Louis Jucker fait partie des compositeurs baladeurs les plus précieux de sa génération. Son Altro Mondo, journal d’errance musical en une petite cinquantaine de morceaux et cinq albums, était une démonstration de cette puissance créatrice remarquable, dispersée et exprimée au gré des inspirations, des rencontres et des découvertes. Son nouveau projet, Kråkeslottet, signé de son nom, correspond à un séjour que le chanteur compositeur a effectué dans une petite cabane de pêcheur norvégienne parmi les sapins et les loups. Comme avec le vin ou certains produits alimentaires de qualité, on retrouve dans les chansons un peu du goût, du parfum et de l’ambiance du décor dans lequel elles ont été composées. On imagine d’ici la cabane en bois paumée, la solitude extrême, le pull polaire qui se penche sur la guitare tandis que crépite un feu de poêle protecteur et mugit le vent dehors.
Voilà à quoi ressemble le disque : un dialogue entre Jucker et lui-même, qui, par la force des chansons, devient un dialogue entre le chanteur et sa condition d’humain. On entend craquer le bois de la guitare et le pied qui prend le rythme sur la géniale miniature A Modest Feast, peut-être la meilleure chanson des huit. Il n’y a presque rien entre nous et la chanson qui se présente dans le plus simple appareil, en portant très haut l’intimité qui ne nous lie pas encore. Le chanteur s’ébroue d’abord sur une ouverture torturée et chantée à la limite de la justesse. Seagazer marque le déchaînement des éléments qui précède la retraite et la paix. C’est un temps fort et presque bruyant à l’échelle du disque qui justifie tout ce qui suit. The Stream fait penser à une version boisée d’un Jason Lytle évoluant un poil plus bas dans l’échelle des voix. La production mêle des rires d’enfants et des effets au naturel qui renforcent cette idée d’une chambre d’écho, intime et minimaliste, où nous serons tous contenus le temps de l’album.

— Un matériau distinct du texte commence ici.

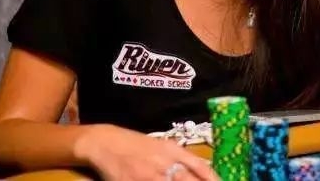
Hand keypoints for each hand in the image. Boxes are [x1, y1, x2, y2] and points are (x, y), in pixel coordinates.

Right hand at [77, 124, 218, 180]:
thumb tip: (202, 172)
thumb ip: (181, 159)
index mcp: (173, 150)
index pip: (200, 167)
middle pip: (188, 180)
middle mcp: (164, 162)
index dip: (213, 178)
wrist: (106, 142)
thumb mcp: (162, 147)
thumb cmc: (136, 145)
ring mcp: (149, 176)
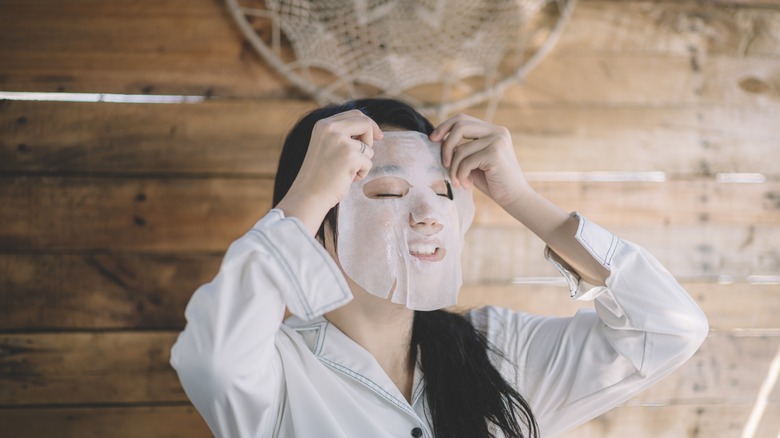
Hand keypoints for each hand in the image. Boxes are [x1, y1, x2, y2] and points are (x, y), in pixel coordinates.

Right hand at [278, 110, 382, 234]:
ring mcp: (340, 141)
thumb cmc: (318, 175)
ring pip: (368, 148)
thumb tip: (370, 131)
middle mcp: (331, 128)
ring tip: (345, 172)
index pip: (355, 114)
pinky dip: (361, 173)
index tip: (377, 136)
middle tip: (367, 153)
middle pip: (365, 122)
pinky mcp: (350, 156)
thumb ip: (342, 135)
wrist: (308, 195)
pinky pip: (368, 162)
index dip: (368, 124)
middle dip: (371, 137)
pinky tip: (347, 179)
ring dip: (362, 162)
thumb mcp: (326, 146)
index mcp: (323, 124)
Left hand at [430, 114, 530, 209]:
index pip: (462, 119)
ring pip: (460, 149)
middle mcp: (497, 131)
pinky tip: (467, 185)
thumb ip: (461, 149)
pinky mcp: (495, 153)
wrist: (515, 198)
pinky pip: (466, 162)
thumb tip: (437, 140)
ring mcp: (497, 140)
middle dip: (446, 145)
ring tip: (458, 181)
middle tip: (443, 164)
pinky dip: (461, 175)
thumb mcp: (473, 161)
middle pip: (460, 126)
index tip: (432, 140)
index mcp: (492, 130)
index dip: (444, 127)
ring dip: (454, 169)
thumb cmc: (492, 182)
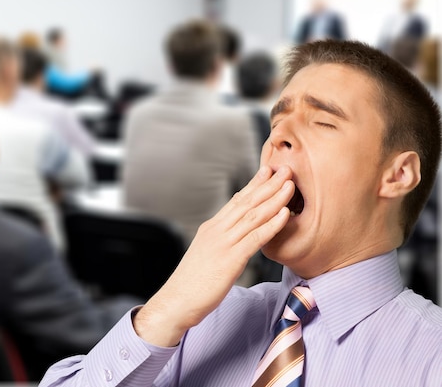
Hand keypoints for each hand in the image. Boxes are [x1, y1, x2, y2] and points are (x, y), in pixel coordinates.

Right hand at [133, 165, 293, 346]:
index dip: (254, 185)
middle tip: (285, 169)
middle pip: (247, 202)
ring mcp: (223, 243)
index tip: (268, 171)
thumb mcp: (206, 253)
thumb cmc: (192, 282)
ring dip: (274, 199)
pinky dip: (271, 224)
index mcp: (211, 228)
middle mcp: (217, 230)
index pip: (236, 201)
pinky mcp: (230, 259)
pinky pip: (255, 238)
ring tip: (290, 185)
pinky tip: (285, 214)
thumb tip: (233, 231)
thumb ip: (220, 240)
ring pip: (253, 215)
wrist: (177, 300)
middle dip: (268, 185)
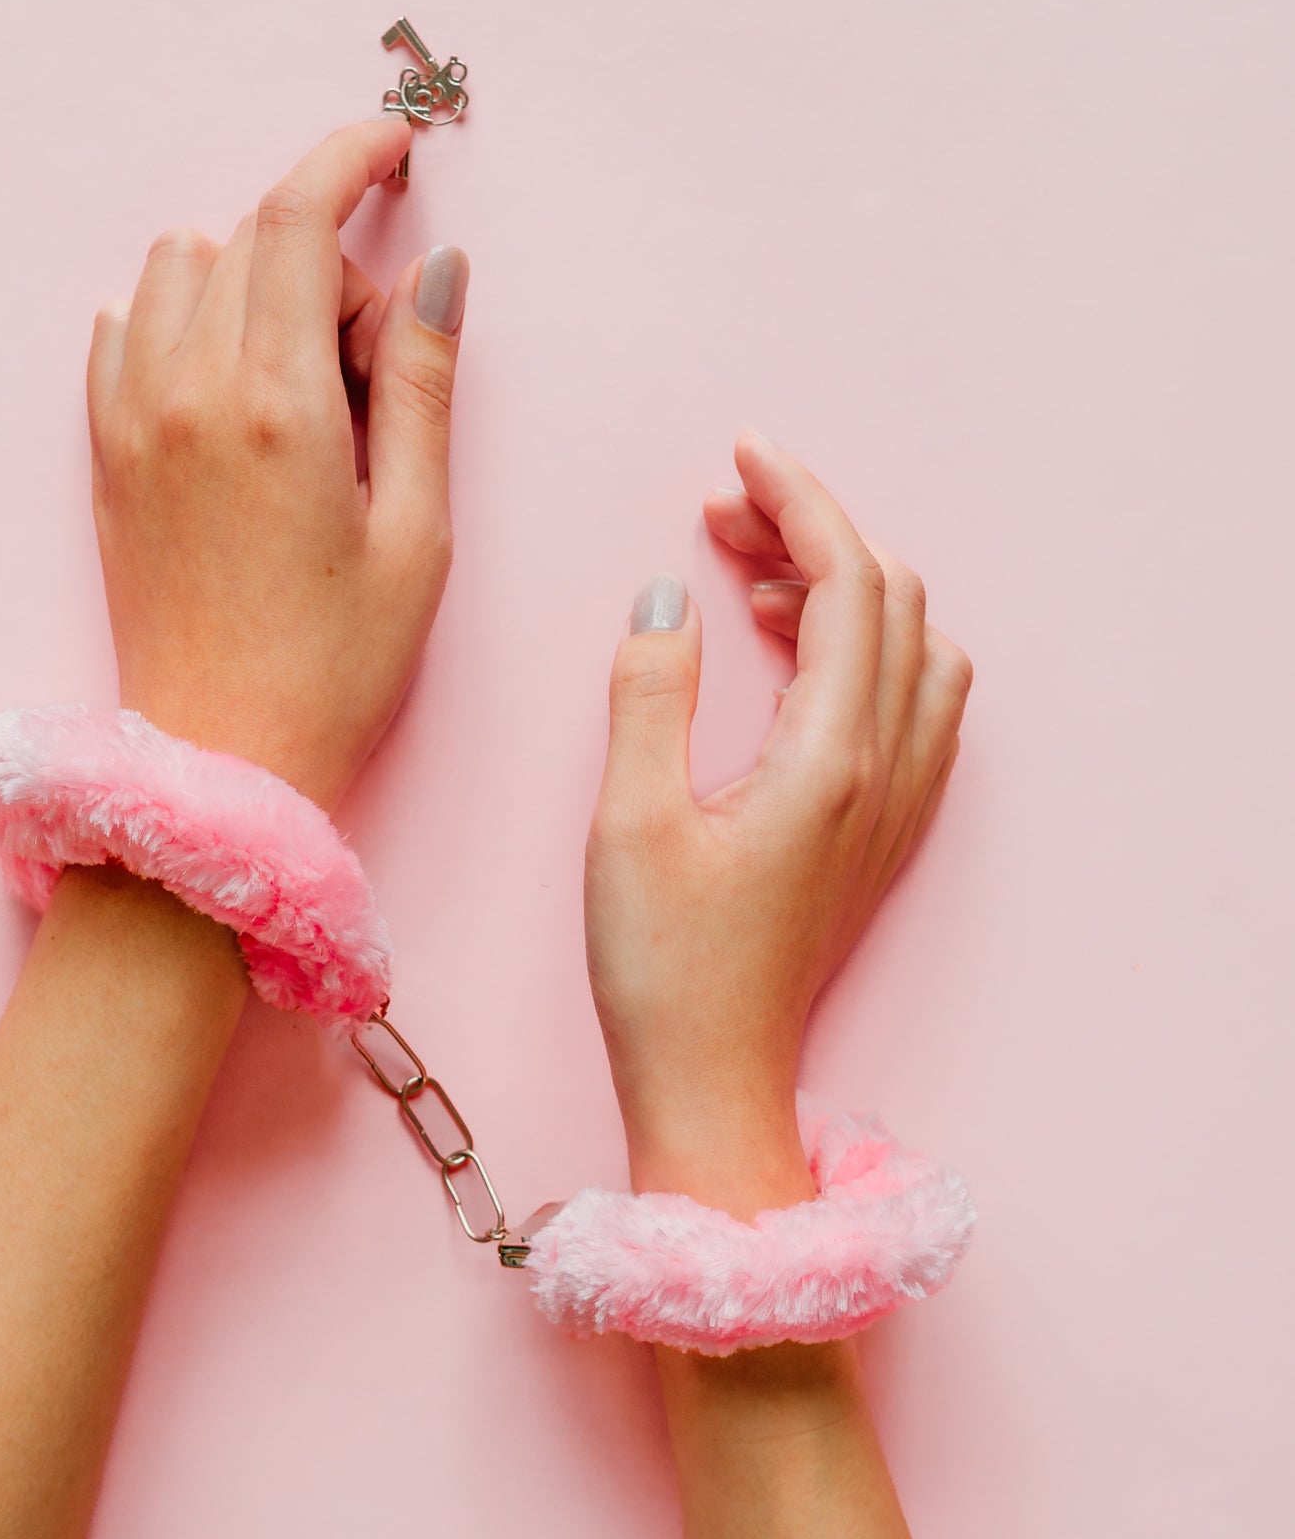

Storage Tricks s’amuse avec deux accords venus du In The Morning de Nick Drake pour éclairer une balade mélancolique et ensoleillée. Le jeu de guitares de Jucker est agile et lumineux, tandis que la voix évolue dans des registres différents selon les chansons et les ambiances. On aime sentir le froid sur Ulf’s Interlude, morceau de transition qui met le vent à contribution, mais aussi l’amplitude que donne le Suisse à son beau Back From The Mine. Le chant devient énoncé, narration en simili spoken word, tandis que la guitare se décentre pour devenir légendaire et se teinter de sonorités hispaniques. « I will walk with you if you bring me there », répète le chanteur prêt à suivre celui qui délivre le secret des choses. Est-ce la mort ? L’amour ? Dieu lui-même ? Ou juste un guide touristique qui mène à la prochaine baie ? On touche ici au cœur de l’album. L’endroit recherché n’existe peut-être plus ou n’est peut-être qu’une légende. La vérité se défile toujours. C’est la définition qu’on en donne. Mais c’est ce point précis où il y a quelque chose à voir ou à apprendre que Jucker cherche à atteindre et à nous dévoiler. Comme dans toute bonne odyssée, c’est bien le chemin qui paie plus que la destination. L’album se referme sur une dernière danse, là ou ailleurs, un grésillement d’êtres vivants qui dansent contre le crépuscule. Merry Dancers est d’une beauté affolante, hypnotique. C’est un morceau fantôme, caché à l’intérieur de lui-même, une marche funèbre où l’esprit flotte de notes en notes jusque se fondre dans le décor comme une carcasse au compost.
Kråkeslottet (ou Le château du corbeau, pour ceux qui connaissent la langue) est un album qui frise la perfection, intime, généreux et glaçant à la fois. A l’échelle du jour, il nous ramène au temps où on croisait pour la première fois la sécheresse et la rudesse de l’antifolk Will Oldham. Louis Jucker n’a pas le cœur aussi noir et désespéré que le Palace d’alors mais établit avec nous une sorte de fraternité immédiate des cœurs serrés et fendus qui, par la force de son dispositif intime, nous lie désormais à jamais. Il faut se lever tôt ou ne jamais se coucher pour connaître une telle émotion. C’est pourtant ce qui se produit ici et on s’en félicite.